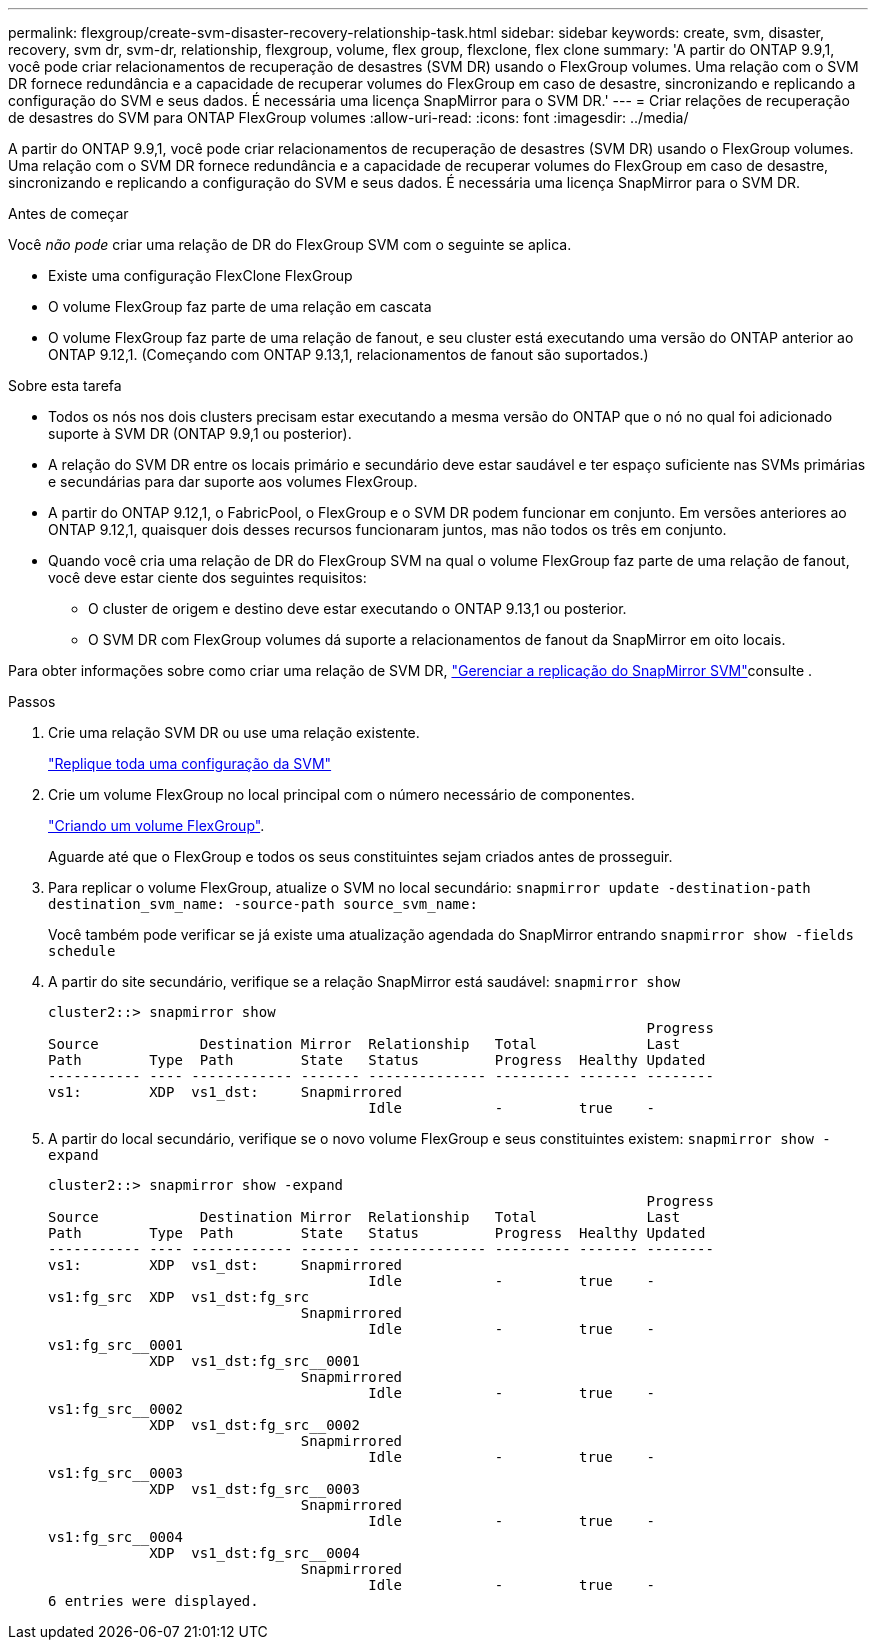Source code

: ---
permalink: flexgroup/create-svm-disaster-recovery-relationship-task.html 
sidebar: sidebar 
keywords: create, svm, disaster, recovery, svm dr, svm-dr, relationship, flexgroup, volume, flex group, flexclone, flex clone 
summary: 'A partir do ONTAP 9.9,1, você pode criar relacionamentos de recuperação de desastres (SVM DR) usando o FlexGroup volumes. Uma relação com o SVM DR fornece redundância e a capacidade de recuperar volumes do FlexGroup em caso de desastre, sincronizando e replicando a configuração do SVM e seus dados. É necessária uma licença SnapMirror para o SVM DR.' 
---
= Criar relações de recuperação de desastres do SVM para ONTAP FlexGroup volumes
:allow-uri-read: 
:icons: font
:imagesdir: ../media/


[role="lead"]
A partir do ONTAP 9.9,1, você pode criar relacionamentos de recuperação de desastres (SVM DR) usando o FlexGroup volumes. Uma relação com o SVM DR fornece redundância e a capacidade de recuperar volumes do FlexGroup em caso de desastre, sincronizando e replicando a configuração do SVM e seus dados. É necessária uma licença SnapMirror para o SVM DR.

.Antes de começar
Você _não pode_ criar uma relação de DR do FlexGroup SVM com o seguinte se aplica.

* Existe uma configuração FlexClone FlexGroup
* O volume FlexGroup faz parte de uma relação em cascata
* O volume FlexGroup faz parte de uma relação de fanout, e seu cluster está executando uma versão do ONTAP anterior ao ONTAP 9.12,1. (Começando com ONTAP 9.13,1, relacionamentos de fanout são suportados.)


.Sobre esta tarefa
* Todos os nós nos dois clusters precisam estar executando a mesma versão do ONTAP que o nó no qual foi adicionado suporte à SVM DR (ONTAP 9.9,1 ou posterior).
* A relação do SVM DR entre os locais primário e secundário deve estar saudável e ter espaço suficiente nas SVMs primárias e secundárias para dar suporte aos volumes FlexGroup.
* A partir do ONTAP 9.12,1, o FabricPool, o FlexGroup e o SVM DR podem funcionar em conjunto. Em versões anteriores ao ONTAP 9.12,1, quaisquer dois desses recursos funcionaram juntos, mas não todos os três em conjunto.
* Quando você cria uma relação de DR do FlexGroup SVM na qual o volume FlexGroup faz parte de uma relação de fanout, você deve estar ciente dos seguintes requisitos:
+
** O cluster de origem e destino deve estar executando o ONTAP 9.13,1 ou posterior.
** O SVM DR com FlexGroup volumes dá suporte a relacionamentos de fanout da SnapMirror em oito locais.




Para obter informações sobre como criar uma relação de SVM DR, link:../data-protection/snapmirror-svm-replication-workflow-concept.html["Gerenciar a replicação do SnapMirror SVM"]consulte .

.Passos
. Crie uma relação SVM DR ou use uma relação existente.
+
https://docs.netapp.com/us-en/ontap/data-protection/replicate-entire-svm-config-task.html["Replique toda uma configuração da SVM"]

. Crie um volume FlexGroup no local principal com o número necessário de componentes.
+
link:create-task.html["Criando um volume FlexGroup"].

+
Aguarde até que o FlexGroup e todos os seus constituintes sejam criados antes de prosseguir.

. Para replicar o volume FlexGroup, atualize o SVM no local secundário: `snapmirror update -destination-path destination_svm_name: -source-path source_svm_name:`
+
Você também pode verificar se já existe uma atualização agendada do SnapMirror entrando `snapmirror show -fields schedule`

. A partir do site secundário, verifique se a relação SnapMirror está saudável: `snapmirror show`
+
[listing]
----
cluster2::> snapmirror show
                                                                       Progress
Source            Destination Mirror  Relationship   Total             Last
Path        Type  Path        State   Status         Progress  Healthy Updated
----------- ---- ------------ ------- -------------- --------- ------- --------
vs1:        XDP  vs1_dst:     Snapmirrored
                                      Idle           -         true    -
----
. A partir do local secundário, verifique se o novo volume FlexGroup e seus constituintes existem: `snapmirror show -expand`
+
[listing]
----
cluster2::> snapmirror show -expand
                                                                       Progress
Source            Destination Mirror  Relationship   Total             Last
Path        Type  Path        State   Status         Progress  Healthy Updated
----------- ---- ------------ ------- -------------- --------- ------- --------
vs1:        XDP  vs1_dst:     Snapmirrored
                                      Idle           -         true    -
vs1:fg_src  XDP  vs1_dst:fg_src
                              Snapmirrored
                                      Idle           -         true    -
vs1:fg_src__0001
            XDP  vs1_dst:fg_src__0001
                              Snapmirrored
                                      Idle           -         true    -
vs1:fg_src__0002
            XDP  vs1_dst:fg_src__0002
                              Snapmirrored
                                      Idle           -         true    -
vs1:fg_src__0003
            XDP  vs1_dst:fg_src__0003
                              Snapmirrored
                                      Idle           -         true    -
vs1:fg_src__0004
            XDP  vs1_dst:fg_src__0004
                              Snapmirrored
                                      Idle           -         true    -
6 entries were displayed.
----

::::::

Select all lines in the listing that include the word "qual".

* Todos os nós nos dois clusters precisam estar executando a mesma versão do ONTAP que o nó no qual foi adicionado suporte à SVM DR (ONTAP 9.9,1 ou posterior).
* Quando você cria uma relação de DR do FlexGroup SVM na qual o volume FlexGroup faz parte de uma relação de fanout, você deve estar ciente dos seguintes requisitos:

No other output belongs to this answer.